O regime sírio não esconde a movimentação de forças que constroem uma tenaz em redor de Idlib, aliás dá notícia de movimentações em tudo semelhantes a outras que levaram à reconquista de outras parcelas de território. Bashar Al Assad disse que queria reconquistar todo o território e não vai desistir desse propósito, principalmente quando a situação no terreno lhe é favorável. Disse no final de Julho que “agora, o objectivo é Idlib”. O regime fala em reconciliação e apela aos civis para cooperarem com as forças governamentais ao mesmo tempo que já bombardeia localidades nos arredores de Idlib; os rebeldes não dão nenhum sinal de rendição. Os “barris-bomba” já são lançados na região rural e mais a sul de Idlib. Já há civis em fuga, mas dentro da região cercada não há para onde fugir a não ser para a grande cidade.

É impossível saber como o Governo sírio e os aliados Rússia e Irão, vão querer resolver a questão de Idlib, sendo que já tivemos provas suficientes de que os bombardeamentos indiscriminados a zonas rebeldes nunca foram um problema durante os mais de sete anos de guerra. Por outro lado, se Bashar Al Assad pretende recuperar alguma credibilidade internacional, não vai querer ficar com um último massacre no currículo já de si tão manchado. O chefe da diplomacia turca alertou para a possibilidade de uma catástrofe em caso de assalto das forças governamentais. A Rússia diz que é preciso separar os “grupos rebeldes” dos “terroristas”, sendo que, já se sabe, que é terrorista para uns não é terrorista para outros.
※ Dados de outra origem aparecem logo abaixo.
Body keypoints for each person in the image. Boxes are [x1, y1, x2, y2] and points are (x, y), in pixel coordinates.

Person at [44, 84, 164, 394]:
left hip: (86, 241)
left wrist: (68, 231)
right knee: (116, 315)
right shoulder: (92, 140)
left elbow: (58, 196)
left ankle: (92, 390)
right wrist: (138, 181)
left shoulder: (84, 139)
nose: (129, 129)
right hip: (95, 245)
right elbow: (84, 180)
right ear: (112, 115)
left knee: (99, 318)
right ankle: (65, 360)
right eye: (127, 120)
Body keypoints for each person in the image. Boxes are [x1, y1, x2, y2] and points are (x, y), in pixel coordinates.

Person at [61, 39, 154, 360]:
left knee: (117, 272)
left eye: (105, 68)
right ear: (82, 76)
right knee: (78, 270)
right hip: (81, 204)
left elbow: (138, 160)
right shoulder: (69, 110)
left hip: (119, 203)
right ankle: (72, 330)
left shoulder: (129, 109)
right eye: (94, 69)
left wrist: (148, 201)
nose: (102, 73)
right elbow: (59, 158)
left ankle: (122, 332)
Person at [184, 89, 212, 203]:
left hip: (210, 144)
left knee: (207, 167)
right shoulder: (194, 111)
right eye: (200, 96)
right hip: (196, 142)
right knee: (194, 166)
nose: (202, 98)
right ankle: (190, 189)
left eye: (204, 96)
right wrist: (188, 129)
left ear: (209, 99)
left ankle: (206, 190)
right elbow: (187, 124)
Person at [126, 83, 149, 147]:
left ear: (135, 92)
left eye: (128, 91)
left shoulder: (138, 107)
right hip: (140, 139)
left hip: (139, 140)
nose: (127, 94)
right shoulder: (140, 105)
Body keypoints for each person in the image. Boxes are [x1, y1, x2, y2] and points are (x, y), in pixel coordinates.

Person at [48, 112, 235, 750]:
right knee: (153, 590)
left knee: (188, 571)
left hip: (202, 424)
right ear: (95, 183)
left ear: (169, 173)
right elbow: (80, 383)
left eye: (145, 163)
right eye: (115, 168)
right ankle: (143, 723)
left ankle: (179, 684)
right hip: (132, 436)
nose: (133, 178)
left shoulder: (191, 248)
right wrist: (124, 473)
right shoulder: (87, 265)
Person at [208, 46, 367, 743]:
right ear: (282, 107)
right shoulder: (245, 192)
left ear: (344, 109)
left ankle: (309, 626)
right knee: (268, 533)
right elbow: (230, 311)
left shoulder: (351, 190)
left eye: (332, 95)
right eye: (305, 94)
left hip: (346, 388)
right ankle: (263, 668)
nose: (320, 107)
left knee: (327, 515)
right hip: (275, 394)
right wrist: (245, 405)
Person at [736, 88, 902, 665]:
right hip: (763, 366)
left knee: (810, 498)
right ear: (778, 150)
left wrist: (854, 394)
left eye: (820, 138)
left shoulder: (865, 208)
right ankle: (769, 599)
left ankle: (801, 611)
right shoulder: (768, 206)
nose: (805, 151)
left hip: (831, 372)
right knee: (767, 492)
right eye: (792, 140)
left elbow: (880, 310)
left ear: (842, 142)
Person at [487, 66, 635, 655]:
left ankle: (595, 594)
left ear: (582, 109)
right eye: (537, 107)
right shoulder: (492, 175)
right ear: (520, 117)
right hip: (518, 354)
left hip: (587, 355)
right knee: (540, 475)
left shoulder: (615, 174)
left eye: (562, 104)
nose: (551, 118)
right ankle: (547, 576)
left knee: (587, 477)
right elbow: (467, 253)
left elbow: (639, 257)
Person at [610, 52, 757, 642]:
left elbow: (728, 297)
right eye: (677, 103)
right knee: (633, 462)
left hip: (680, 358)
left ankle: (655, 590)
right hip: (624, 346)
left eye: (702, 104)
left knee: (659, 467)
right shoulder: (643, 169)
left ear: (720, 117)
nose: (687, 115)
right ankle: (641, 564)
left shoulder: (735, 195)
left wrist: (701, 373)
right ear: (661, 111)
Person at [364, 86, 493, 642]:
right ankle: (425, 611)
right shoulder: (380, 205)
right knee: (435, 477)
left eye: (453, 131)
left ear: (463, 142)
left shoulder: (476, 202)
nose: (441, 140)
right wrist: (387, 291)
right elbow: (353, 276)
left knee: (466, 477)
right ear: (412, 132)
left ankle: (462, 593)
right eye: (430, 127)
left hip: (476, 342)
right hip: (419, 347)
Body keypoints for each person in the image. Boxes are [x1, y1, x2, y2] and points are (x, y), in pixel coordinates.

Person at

Do lado dos rebeldes, perante a ausência de alternativas, alguns grupos poderão aceitar um processo de reconciliação, embora seja pouco confiável a garantia de uma reintegração em zonas controladas pelo Governo; outros grupos, mais radicais, que recusam qualquer reconciliação, podem aspirar a uma eventual retirada à imagem do que aconteceu noutras zonas, o problema é saber para onde. A Turquia não deve estar pelos ajustes e não se vislumbra que países podem eventualmente aceitar receber os combatentes mais radicais. Resta a zona curda, norte da Síria, mas a relação dos radicais com as milícias curdas nunca foi boa, antes pelo contrário, e até a região curda está na lista dos territórios que Bashar Al Assad quer reconquistar.
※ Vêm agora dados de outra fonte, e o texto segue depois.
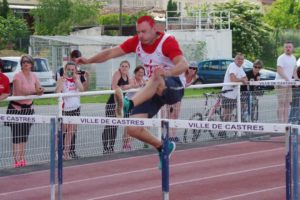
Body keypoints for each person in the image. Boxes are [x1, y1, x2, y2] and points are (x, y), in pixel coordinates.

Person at [76, 15, 189, 168]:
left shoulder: (167, 41)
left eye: (144, 32)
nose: (140, 35)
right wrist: (89, 60)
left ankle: (129, 104)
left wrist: (167, 73)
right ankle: (163, 147)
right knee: (133, 128)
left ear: (154, 29)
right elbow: (110, 53)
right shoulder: (136, 42)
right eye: (138, 32)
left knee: (155, 75)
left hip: (173, 86)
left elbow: (183, 65)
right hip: (153, 89)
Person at [7, 55, 44, 168]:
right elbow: (20, 91)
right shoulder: (17, 76)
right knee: (16, 135)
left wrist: (41, 90)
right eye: (23, 62)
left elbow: (40, 88)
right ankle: (16, 160)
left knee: (24, 135)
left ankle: (23, 158)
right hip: (16, 109)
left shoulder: (34, 75)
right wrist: (35, 91)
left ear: (32, 64)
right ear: (21, 64)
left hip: (28, 109)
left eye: (28, 62)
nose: (25, 63)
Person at [56, 50, 89, 159]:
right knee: (61, 132)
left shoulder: (77, 78)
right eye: (68, 69)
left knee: (71, 132)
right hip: (65, 109)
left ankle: (66, 153)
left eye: (72, 70)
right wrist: (63, 80)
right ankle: (56, 152)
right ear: (65, 70)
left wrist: (76, 80)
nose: (70, 71)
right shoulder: (61, 79)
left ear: (75, 70)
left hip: (76, 108)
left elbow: (82, 90)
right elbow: (57, 92)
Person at [161, 61, 198, 143]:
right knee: (169, 115)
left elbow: (186, 85)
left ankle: (173, 136)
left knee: (176, 115)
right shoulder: (182, 74)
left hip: (179, 95)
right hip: (171, 93)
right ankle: (167, 136)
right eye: (190, 67)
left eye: (194, 68)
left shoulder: (195, 78)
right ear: (187, 68)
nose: (192, 69)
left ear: (196, 70)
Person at [102, 60, 131, 154]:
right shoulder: (117, 73)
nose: (124, 68)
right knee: (109, 125)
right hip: (112, 104)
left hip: (120, 104)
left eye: (126, 66)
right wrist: (125, 87)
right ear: (120, 67)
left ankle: (111, 147)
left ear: (128, 68)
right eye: (122, 66)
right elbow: (114, 87)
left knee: (115, 126)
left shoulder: (127, 76)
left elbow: (131, 85)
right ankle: (105, 148)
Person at [123, 65, 146, 151]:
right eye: (139, 72)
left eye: (142, 73)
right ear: (135, 73)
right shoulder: (132, 79)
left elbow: (147, 85)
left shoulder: (143, 80)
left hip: (137, 105)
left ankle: (129, 143)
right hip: (128, 104)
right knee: (128, 125)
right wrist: (138, 85)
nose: (141, 74)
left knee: (134, 125)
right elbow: (131, 86)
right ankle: (125, 144)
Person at [221, 53, 248, 124]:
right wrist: (242, 80)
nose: (240, 60)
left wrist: (241, 79)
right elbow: (233, 80)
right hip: (228, 93)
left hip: (234, 94)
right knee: (226, 115)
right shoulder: (232, 65)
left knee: (230, 114)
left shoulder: (240, 67)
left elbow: (246, 78)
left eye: (242, 59)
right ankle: (222, 131)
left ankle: (228, 128)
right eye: (238, 59)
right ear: (235, 60)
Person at [275, 42, 298, 123]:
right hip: (281, 83)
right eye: (286, 47)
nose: (288, 48)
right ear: (284, 48)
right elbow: (279, 70)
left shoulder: (294, 58)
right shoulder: (281, 58)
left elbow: (294, 71)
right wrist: (287, 79)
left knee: (287, 103)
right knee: (281, 103)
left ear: (292, 48)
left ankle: (285, 123)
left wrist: (296, 79)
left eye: (289, 47)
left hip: (289, 84)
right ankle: (280, 123)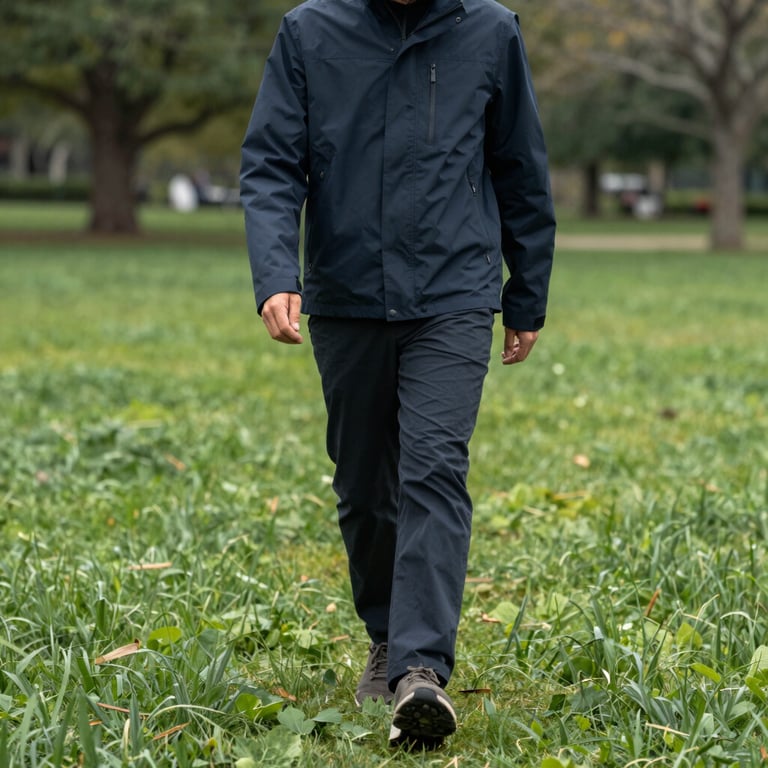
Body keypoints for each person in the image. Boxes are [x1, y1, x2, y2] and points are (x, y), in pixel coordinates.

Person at [240, 0, 555, 749]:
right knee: (361, 482)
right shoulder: (309, 31)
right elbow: (272, 164)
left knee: (434, 468)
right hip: (346, 295)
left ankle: (419, 671)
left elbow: (520, 165)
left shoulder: (490, 30)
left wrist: (527, 291)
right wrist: (274, 272)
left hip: (451, 295)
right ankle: (386, 634)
Em Idlib, três milhões de pessoas estão à espera. As organizações de ajuda humanitária dizem que já não têm capacidade de auxiliar toda a gente; os campos de deslocados estão a abarrotar. Se nada for feito, a chamada comunidade internacional arrisca-se a assistir a algo em relação ao qual vamos ver depois as “lágrimas de crocodilo” e os discursos carregados de lamentos e emoção. Não chega!